Le 2 juin 2011 à 00:40, Chris Nokes a écrit :
> I've been reviewing both Ivy and Maven features related to dependency
> management.
>
> Maven has a dependency management section. In this section, dependencies with
> rules (e.g. exclusions) can be setup. This information can then be referenced
> by child POMs by only including org#module as a dependency. The revision and
> rules for that dependency are inherited from the parent. Since Maven 2.0.9, the
> import scope was introduced to allow dependency management information to be
> referenced from any POM, not just the parent.
>
> In Ivy 2.1, I use a development time ivysettings.xml file in my stream and
> declare revision information there. This allows all projects under development
> in that stream to have consistent revisions. For example:
> ivysettings.xml
> junit.rev=4.8.2
>
> ivy.xml
> <dependency org="junit" name="junit" rev="${junit.rev}" />
>
> This works nicely. Unfortunately it doesn't match Maven import or POM
> inheritance because I don't inherit dependency rules
> (excludes/includes/artifacts). Even the inheritance for revision is nice, you
> only need to configure org#module in the child.
>
> Ivy 2.2 introduces parent Ivy files with extends tag. If I understand
> correctly, the child files inherits all dependencies. Considering 1 parent file
> in the stream for several modules under development, inheriting all dependencies
> is not what I am interested in. And I don't really want to manage "the UI layer
> parent file" and the "domain layer parent file". I want 1 parent file to define
> the architecture dependencies for all modules in the stream, but let the
> children choose which dependencies they use. So I guess I could simply be
> asking, can Ivy replicate Maven's import feature?
>
> However, I don't really think Maven's POM Inheritance or import scope is what I
> want either. If I understand Maven's parent POM/import feature, the
> responsibility for conflict resolution is on the POM author.
>
> I've had this idea for a couple years now regarding multi-module builds, I want
> to declare all external module dependencies in a single ivy file, we'll call
> that the external-modules-ivy.xml. I then want Ivy to resolve that module.

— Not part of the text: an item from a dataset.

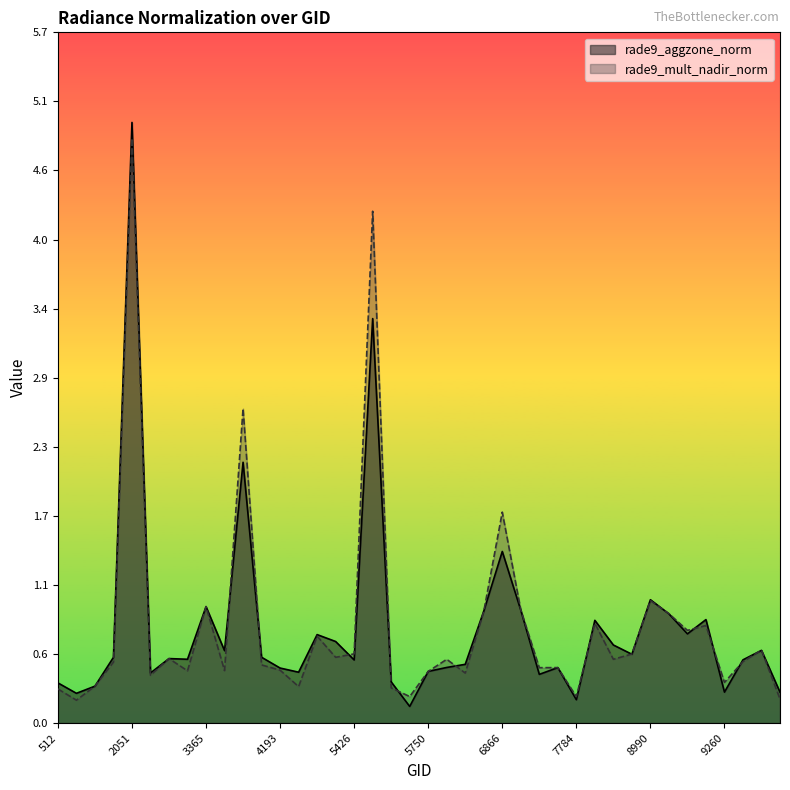

Read the rade9_aggzone_norm value at 9116.

0.7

> Because the external-modules-ivy is resolved, special rules
> (include/exclude/artifact) are applied and conflicts resolved. So far so good
> ... all normal Ivy. Then from my child ivy module under development, when I
> declare a dependency to an external module I want the dependency branch to be
> obtained from a subset of information in the external-modules-ivy report. For a
> visualization, consider a module section in an Ivy Report.html, and now consider
> "importing a resolved module section". All modules under development are
> guaranteed to use the same revision of external modules because Ivy performed
> conflict resolution before the dependency was introduced. Finally, this could
> lead to very optimized resolve processing for modules under development.

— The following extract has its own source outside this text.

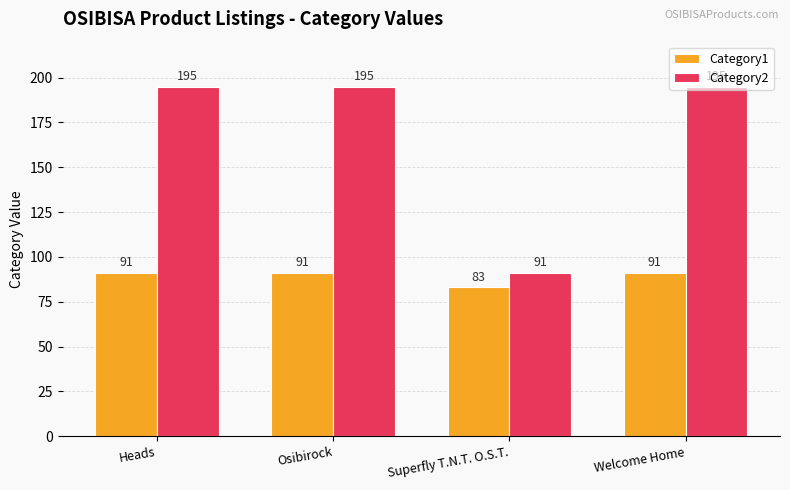

Is it true that Category1 equals 59 at Heads?

False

This make me think of the way Eclipse plugins and OSGi Bundle in general are developed. Because of the indirection it exists between the Import-Package requirement and the actual resolved bundle, developing an Eclipse plugins is always done on a "target platform". A target platform is basically an Eclipse install in which there is a bunch of Eclipse plugins jars. So The resolve of a bundle in development is done not against a repository of jar but a subset (and already resolved) of jars.
I even think that dependency management should probably evolve to that kind of resolve workflow. I did a french presentation about it at the Toulouse Jug [1].
Implementation wise, I don't know how to do it yet. Maybe the xml resolve report file could help. It is created on an ivy resolve against a repository. Maybe we can have additional ant tasks which would extract paths from that file.